The idea of networking can cause a lot of anxiety in some students because it requires them to step outside of their comfort zone. That being said, most jobs are found through networking, so if you are serious about finding work, you have no choice but to confront your demons.
For students, networking can be utilized in various ways when it comes to searching for a job or new career:
- Explore your options.
- Get insights into the field that interests you.
- Gather information about different organizations, associations and industries.
- Ask for career advice.
- Get job leads.
- What is your ‘hire’ ability? Let someone with experience tell you.

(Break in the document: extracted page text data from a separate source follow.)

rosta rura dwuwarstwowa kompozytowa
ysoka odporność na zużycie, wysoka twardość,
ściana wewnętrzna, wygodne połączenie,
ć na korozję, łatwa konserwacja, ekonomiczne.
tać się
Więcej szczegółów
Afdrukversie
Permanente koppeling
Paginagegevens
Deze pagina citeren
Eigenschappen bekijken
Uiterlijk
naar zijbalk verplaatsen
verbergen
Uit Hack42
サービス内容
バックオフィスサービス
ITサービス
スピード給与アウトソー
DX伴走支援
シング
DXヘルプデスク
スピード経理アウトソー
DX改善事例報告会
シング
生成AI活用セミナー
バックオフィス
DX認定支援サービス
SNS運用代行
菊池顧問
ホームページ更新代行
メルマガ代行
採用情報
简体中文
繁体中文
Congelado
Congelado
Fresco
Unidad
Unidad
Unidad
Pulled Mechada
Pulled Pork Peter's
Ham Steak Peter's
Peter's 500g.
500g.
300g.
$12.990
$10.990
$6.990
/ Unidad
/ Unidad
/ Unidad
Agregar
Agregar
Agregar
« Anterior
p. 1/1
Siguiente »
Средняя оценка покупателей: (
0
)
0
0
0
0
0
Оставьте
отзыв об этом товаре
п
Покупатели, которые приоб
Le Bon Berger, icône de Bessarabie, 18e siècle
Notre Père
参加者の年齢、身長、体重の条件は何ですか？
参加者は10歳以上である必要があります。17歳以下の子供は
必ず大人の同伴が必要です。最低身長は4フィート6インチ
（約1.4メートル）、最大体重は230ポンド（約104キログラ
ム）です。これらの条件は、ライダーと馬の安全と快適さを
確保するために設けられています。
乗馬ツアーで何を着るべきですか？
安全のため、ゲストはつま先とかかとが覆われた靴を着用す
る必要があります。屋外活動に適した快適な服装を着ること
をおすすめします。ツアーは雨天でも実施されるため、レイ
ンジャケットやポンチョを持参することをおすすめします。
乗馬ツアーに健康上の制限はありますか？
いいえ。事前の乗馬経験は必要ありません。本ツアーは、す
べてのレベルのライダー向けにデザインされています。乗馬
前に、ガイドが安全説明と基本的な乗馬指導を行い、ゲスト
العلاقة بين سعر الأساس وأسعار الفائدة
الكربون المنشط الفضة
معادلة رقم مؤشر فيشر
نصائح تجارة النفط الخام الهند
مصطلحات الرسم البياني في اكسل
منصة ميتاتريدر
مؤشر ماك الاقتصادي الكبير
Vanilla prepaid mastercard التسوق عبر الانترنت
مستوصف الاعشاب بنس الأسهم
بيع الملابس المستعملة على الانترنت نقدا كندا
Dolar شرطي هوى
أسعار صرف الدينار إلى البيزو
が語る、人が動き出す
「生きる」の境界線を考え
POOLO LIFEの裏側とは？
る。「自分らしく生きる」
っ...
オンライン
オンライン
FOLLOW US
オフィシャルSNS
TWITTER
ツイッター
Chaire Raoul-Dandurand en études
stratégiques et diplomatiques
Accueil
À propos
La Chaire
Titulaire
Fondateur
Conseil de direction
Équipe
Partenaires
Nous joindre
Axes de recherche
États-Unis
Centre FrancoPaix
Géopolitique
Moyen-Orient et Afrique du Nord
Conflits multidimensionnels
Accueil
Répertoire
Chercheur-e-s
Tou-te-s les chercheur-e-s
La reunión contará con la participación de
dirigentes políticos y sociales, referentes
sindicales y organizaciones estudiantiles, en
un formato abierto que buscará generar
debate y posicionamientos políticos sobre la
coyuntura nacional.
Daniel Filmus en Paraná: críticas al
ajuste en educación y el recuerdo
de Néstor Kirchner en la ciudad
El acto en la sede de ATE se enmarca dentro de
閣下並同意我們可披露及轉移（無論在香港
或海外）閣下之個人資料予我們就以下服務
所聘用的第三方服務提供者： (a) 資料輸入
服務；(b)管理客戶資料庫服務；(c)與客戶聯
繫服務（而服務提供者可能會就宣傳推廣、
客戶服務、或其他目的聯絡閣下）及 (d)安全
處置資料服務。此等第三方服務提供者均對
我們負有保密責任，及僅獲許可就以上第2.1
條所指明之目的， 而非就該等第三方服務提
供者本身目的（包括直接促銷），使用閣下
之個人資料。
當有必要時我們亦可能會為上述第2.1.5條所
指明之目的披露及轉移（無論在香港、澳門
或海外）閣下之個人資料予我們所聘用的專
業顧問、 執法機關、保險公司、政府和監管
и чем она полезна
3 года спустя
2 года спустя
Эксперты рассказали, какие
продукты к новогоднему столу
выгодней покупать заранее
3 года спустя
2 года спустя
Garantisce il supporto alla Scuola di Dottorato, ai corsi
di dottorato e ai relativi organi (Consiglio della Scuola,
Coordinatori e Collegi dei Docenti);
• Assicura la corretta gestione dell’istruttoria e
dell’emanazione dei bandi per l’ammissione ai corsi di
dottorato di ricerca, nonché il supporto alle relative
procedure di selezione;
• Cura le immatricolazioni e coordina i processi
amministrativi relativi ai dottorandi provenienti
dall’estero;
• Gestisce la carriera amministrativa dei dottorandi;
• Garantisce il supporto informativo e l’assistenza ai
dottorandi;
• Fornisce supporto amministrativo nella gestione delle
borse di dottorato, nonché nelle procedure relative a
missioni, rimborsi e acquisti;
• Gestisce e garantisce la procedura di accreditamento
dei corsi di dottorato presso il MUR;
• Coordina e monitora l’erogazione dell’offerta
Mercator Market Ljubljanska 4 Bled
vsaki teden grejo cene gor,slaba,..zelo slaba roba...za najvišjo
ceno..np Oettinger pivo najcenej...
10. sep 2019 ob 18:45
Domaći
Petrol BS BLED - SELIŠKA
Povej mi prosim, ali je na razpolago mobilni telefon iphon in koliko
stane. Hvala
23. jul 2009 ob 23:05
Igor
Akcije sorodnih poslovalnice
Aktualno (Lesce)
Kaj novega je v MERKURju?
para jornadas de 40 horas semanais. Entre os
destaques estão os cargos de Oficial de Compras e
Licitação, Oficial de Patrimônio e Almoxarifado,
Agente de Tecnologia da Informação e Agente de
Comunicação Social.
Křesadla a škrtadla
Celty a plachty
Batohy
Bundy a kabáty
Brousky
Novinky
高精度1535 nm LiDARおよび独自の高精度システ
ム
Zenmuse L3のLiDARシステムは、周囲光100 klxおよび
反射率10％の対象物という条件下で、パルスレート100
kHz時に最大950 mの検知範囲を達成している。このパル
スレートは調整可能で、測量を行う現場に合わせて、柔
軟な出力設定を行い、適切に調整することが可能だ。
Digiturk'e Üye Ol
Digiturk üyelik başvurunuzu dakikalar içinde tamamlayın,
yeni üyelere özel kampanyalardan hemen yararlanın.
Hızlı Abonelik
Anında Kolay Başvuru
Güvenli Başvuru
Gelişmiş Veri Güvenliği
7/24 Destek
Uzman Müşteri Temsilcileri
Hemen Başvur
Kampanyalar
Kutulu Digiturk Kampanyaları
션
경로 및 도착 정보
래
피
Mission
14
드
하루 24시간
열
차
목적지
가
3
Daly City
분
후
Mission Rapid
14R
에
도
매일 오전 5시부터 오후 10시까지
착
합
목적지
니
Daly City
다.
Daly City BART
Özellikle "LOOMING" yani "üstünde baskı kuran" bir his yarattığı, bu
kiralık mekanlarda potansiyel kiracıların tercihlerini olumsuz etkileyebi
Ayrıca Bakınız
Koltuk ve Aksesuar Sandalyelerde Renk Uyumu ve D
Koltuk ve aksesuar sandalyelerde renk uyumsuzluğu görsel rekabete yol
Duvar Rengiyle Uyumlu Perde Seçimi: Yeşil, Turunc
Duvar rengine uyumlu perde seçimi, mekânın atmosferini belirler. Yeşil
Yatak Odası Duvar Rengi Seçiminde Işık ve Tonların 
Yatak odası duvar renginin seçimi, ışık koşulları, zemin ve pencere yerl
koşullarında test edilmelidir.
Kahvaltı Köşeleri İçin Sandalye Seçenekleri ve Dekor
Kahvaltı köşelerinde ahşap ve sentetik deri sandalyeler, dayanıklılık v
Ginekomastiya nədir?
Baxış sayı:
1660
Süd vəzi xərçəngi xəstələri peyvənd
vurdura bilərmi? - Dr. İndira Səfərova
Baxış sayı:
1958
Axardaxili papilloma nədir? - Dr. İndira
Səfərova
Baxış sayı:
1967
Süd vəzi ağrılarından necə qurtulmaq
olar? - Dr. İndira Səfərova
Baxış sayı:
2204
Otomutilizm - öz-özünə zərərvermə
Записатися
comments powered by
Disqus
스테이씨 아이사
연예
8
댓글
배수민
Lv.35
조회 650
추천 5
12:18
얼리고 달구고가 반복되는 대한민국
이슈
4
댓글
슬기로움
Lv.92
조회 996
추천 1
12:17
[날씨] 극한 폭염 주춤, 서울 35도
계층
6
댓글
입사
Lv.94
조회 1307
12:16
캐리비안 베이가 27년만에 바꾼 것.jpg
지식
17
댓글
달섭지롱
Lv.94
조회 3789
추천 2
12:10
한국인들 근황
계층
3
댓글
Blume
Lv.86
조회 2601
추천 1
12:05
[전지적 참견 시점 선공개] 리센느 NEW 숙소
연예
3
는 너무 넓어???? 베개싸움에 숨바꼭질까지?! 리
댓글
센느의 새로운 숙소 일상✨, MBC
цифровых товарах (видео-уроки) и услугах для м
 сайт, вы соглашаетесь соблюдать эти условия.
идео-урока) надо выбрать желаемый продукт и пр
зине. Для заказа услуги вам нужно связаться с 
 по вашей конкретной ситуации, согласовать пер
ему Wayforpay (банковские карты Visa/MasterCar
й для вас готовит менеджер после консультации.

Define Yourself and Your Network
Your immediate network includes your family, friends, professors, college advisors, college staff and internship contacts. Start networking with them. They are part of your “comfort zone.” Make sure that these people know what your career and educational goals are. If possible, try to leverage their network.
Beyond the Campus
Opportunities or leads can come to you from the most unexpected sources, so be ready. You may receive a lead while at the gym, attending church or just chatting with a neighbor. For instance, you may learn about an internship opportunity through your little brother’s baseball coach. Talk to as many people as you can about your career objectives, ideas, goals and progress. Ask them for their input. You might be in for a surprise.
Professional associations are good for networking as well. They sometimes provide mentoring programs and job postings for registered members. Find out from your professors or connections which associations you should join.
One source that is often disregarded is the alumni network at colleges or universities. Leverage that network. You already have a connection: you studied at the same school.
Keeping Track and in Touch
As you network, make sure to keep track of your networking contacts; their names, titles, phone numbers, emails, and other relevant information. You worked hard to get in touch, so don’t get out of touch by inadvertence.